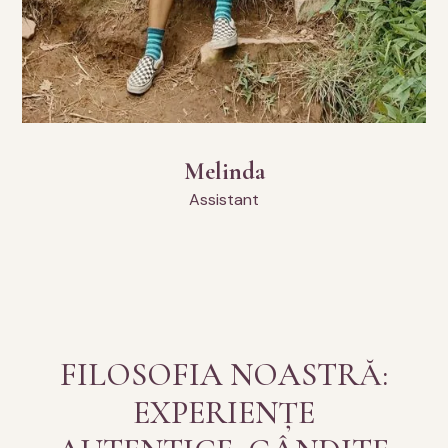
Melinda
Assistant
FILOSOFIA NOASTRĂ:
EXPERIENȚE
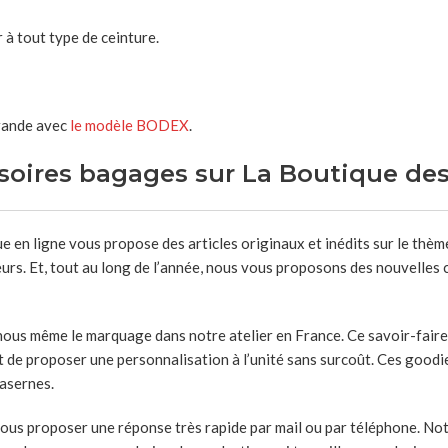
 à tout type de ceinture.
rande avec
le modèle BODEX
.
ssoires bagages sur La Boutique de
e en ligne vous propose des articles originaux et inédits sur le thè
rs. Et, tout au long de l’année, nous vous proposons des nouvelles c
 nous même le marquage dans notre atelier en France. Ce savoir-faire
 de proposer une personnalisation à l’unité sans surcoût. Ces goodi
casernes.
ous proposer une réponse très rapide par mail ou par téléphone. Not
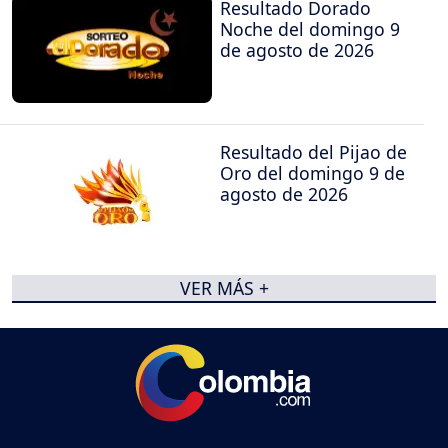
Resultado Dorado
Noche del domingo 9
de agosto de 2026
Resultado del Pijao de
Oro del domingo 9 de
agosto de 2026
VER MÁS +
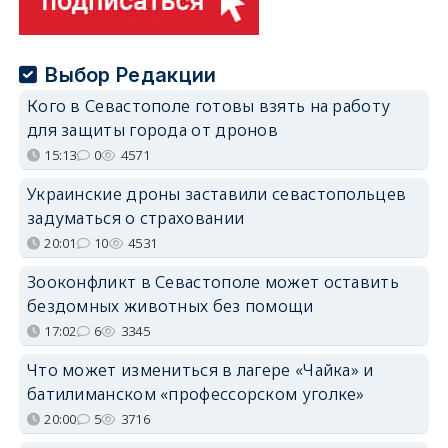
Выбор Редакции
Кого в Севастополе готовы взять на работу
для защиты города от дронов
15:13
0
4571
Украинские дроны заставили севастопольцев
задуматься о страховании
20:01
10
4531
Зооконфликт в Севастополе может оставить
бездомных животных без помощи
17:02
6
3345
Что может измениться в лагере «Чайка» и
батилиманском «профессорском уголке»
20:00
5
3716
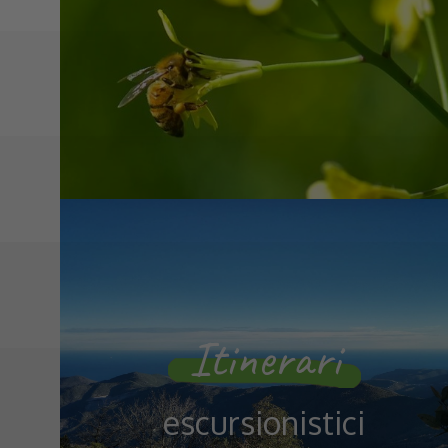
Itinerari
escursionistici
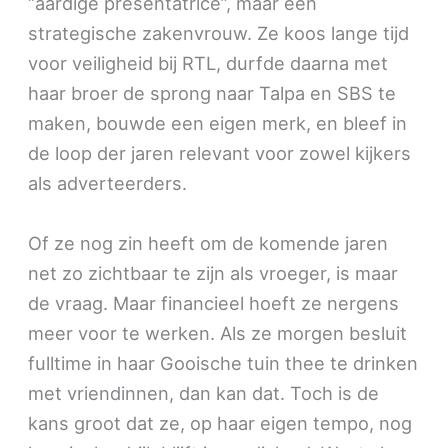
“aardige presentatrice”, maar een
strategische zakenvrouw. Ze koos lange tijd
voor veiligheid bij RTL, durfde daarna met
haar broer de sprong naar Talpa en SBS te
maken, bouwde een eigen merk, en bleef in
de loop der jaren relevant voor zowel kijkers
als adverteerders.
Of ze nog zin heeft om de komende jaren
net zo zichtbaar te zijn als vroeger, is maar
de vraag. Maar financieel hoeft ze nergens
meer voor te werken. Als ze morgen besluit
fulltime in haar Gooische tuin thee te drinken
met vriendinnen, dan kan dat. Toch is de
kans groot dat ze, op haar eigen tempo, nog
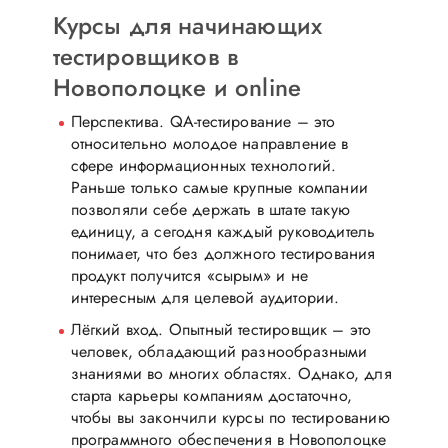
Курсы для начинающих
тестировщиков в
Новополоцке и online
Перспектива. QA-тестирование – это
относительно молодое направление в
сфере информационных технологий.
Раньше только самые крупные компании
позволяли себе держать в штате такую
единицу, а сегодня каждый руководитель
понимает, что без должного тестирования
продукт получится «сырым» и не
интересным для целевой аудитории.
Лёгкий вход. Опытный тестировщик – это
человек, обладающий разнообразными
знаниями во многих областях. Однако, для
старта карьеры компаниям достаточно,
чтобы вы закончили курсы по тестированию
программного обеспечения в Новополоцке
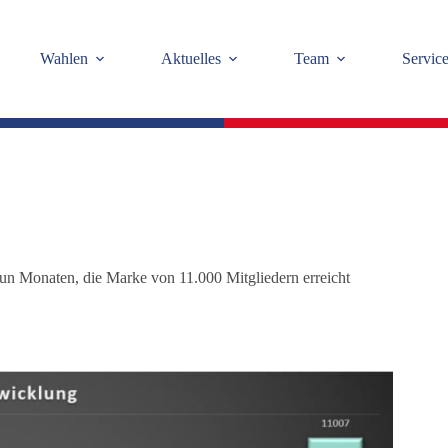
Wahlen
Aktuelles
Team
Servic
eun Monaten, die Marke von 11.000 Mitgliedern erreicht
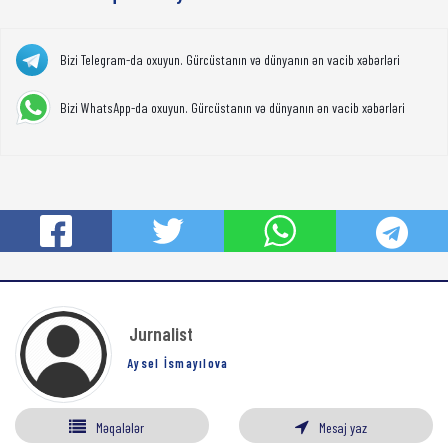
Bizi Telegram-da oxuyun. Gürcüstanın və dünyanın ən vacib xəbərləri
Bizi WhatsApp-da oxuyun. Gürcüstanın və dünyanın ən vacib xəbərləri
Jurnalist
Aysel İsmayılova
Məqalələr
Mesaj yaz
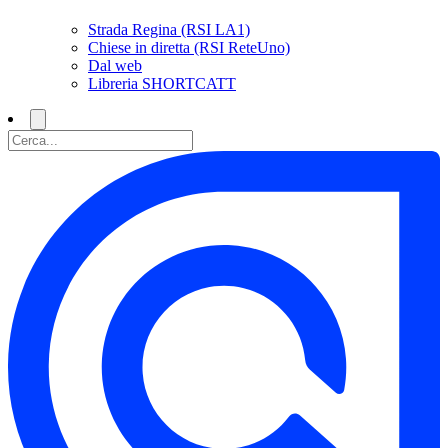
Strada Regina (RSI LA1)
Chiese in diretta (RSI ReteUno)
Dal web
Libreria SHORTCATT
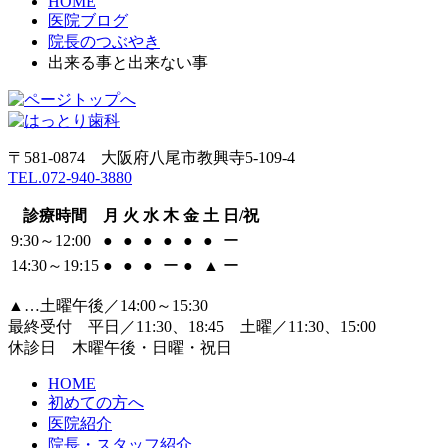
HOME
医院ブログ
院長のつぶやき
出来る事と出来ない事
〒581-0874 大阪府八尾市教興寺5-109-4
TEL.072-940-3880
診療時間
月
火
水
木
金
土
日/祝
9:30～12:00
●
●
●
●
●
●
ー
14:30～19:15
●
●
●
ー
●
▲
ー
▲…土曜午後／14:00～15:30
最終受付 平日／11:30、18:45 土曜／11:30、15:00
休診日 木曜午後・日曜・祝日
HOME
初めての方へ
医院紹介
院長・スタッフ紹介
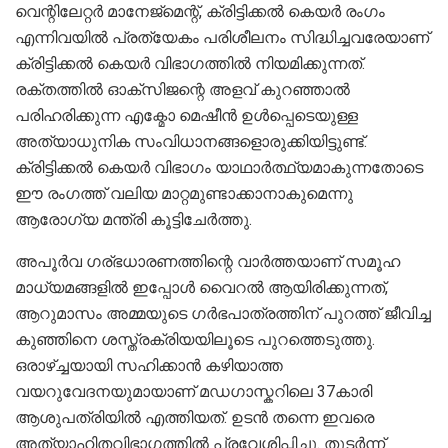
വെന്റിലേറ്റർ മാനേജ്മെന്റ്, ക്രിട്ടിക്കൽ കെയർ രംഗം
എന്നിവയിൽ പ്രത്യേകം പരിശീലനം സിദ്ധിച്ചവരേയാണ്
ക്രിട്ടിക്കൽ കെയർ വിഭാഗത്തിൽ നിയമിക്കുന്നത്.
രക്തത്തിൽ ഓക്സിജന്റെ അളവ് കുറഞ്ഞാൽ
പരിഹരിക്കുന്ന എക്മോ മെഷീൻ ഉൾപ്പെടെയുള്ള
അത്യാധുനിക സംവിധാനങ്ങളൊരുക്കിയിട്ടുണ്ട്.
ക്രിട്ടിക്കൽ കെയർ വിഭാഗം യാഥാർത്ഥ്യമാകുന്നതോടെ
ഈ രംഗത്ത് വലിയ മാറ്റമുണ്ടാക്കാനാകുമെന്നു
ആരോഗ്യ മന്ത്രി കൂട്ടിചേർത്തു.
അപൂർവ ഗര്ഭധാരണത്തിന്റെ വാർത്തയാണ് സമൂഹ
മാധ്യമങ്ങളിൽ ഇപ്പോൾ വൈറൽ ആയിരിക്കുന്നത്,
ആറുമാസം അമ്മയുടെ ഗർഭപാത്രത്തിന് പുറത്ത് ജീവിച്ച
കുഞ്ഞിനെ ശസ്ത്രക്രിയയിലൂടെ പുറത്തെടുത്തു.
ഒരാഴ്ച്ചയായി സഹിക്കാൻ കഴിയാത്ത
വയറുവേദനയുമായാണ് മഡഗാസ്കറിലെ 37കാരി
ആശുപത്രിയിൽ എത്തിയത്. ഉടൻ തന്നെ ഇവരെ
അത്യാഹിതവിഭാഗത്തിൽ പ്രവേശിപ്പിച്ചു. തുടർന്ന്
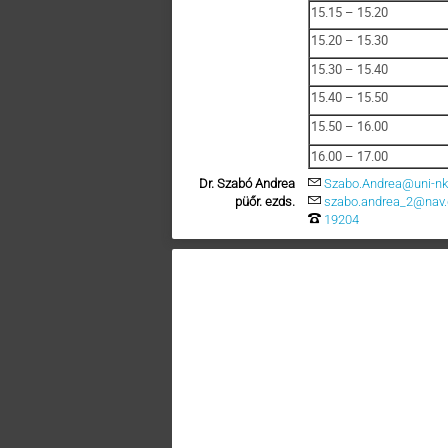
15.15 – 15.20
15.20 – 15.30
15.30 – 15.40
15.40 – 15.50
15.50 – 16.00
16.00 – 17.00
Dr. Szabó Andrea
Szabo.Andrea@uni-nk
püőr. ezds.
szabo.andrea_2@nav.
19204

━━━━━━━━━━━━━━━━━━━━

:: Problem to work on ::
Which lines of the material contain "nous"? List them.

:: Response ::
rs. Et, tout au long de l’année, nous vous proposons des nouvelles c
 nous même le marquage dans notre atelier en France. Ce savoir-faire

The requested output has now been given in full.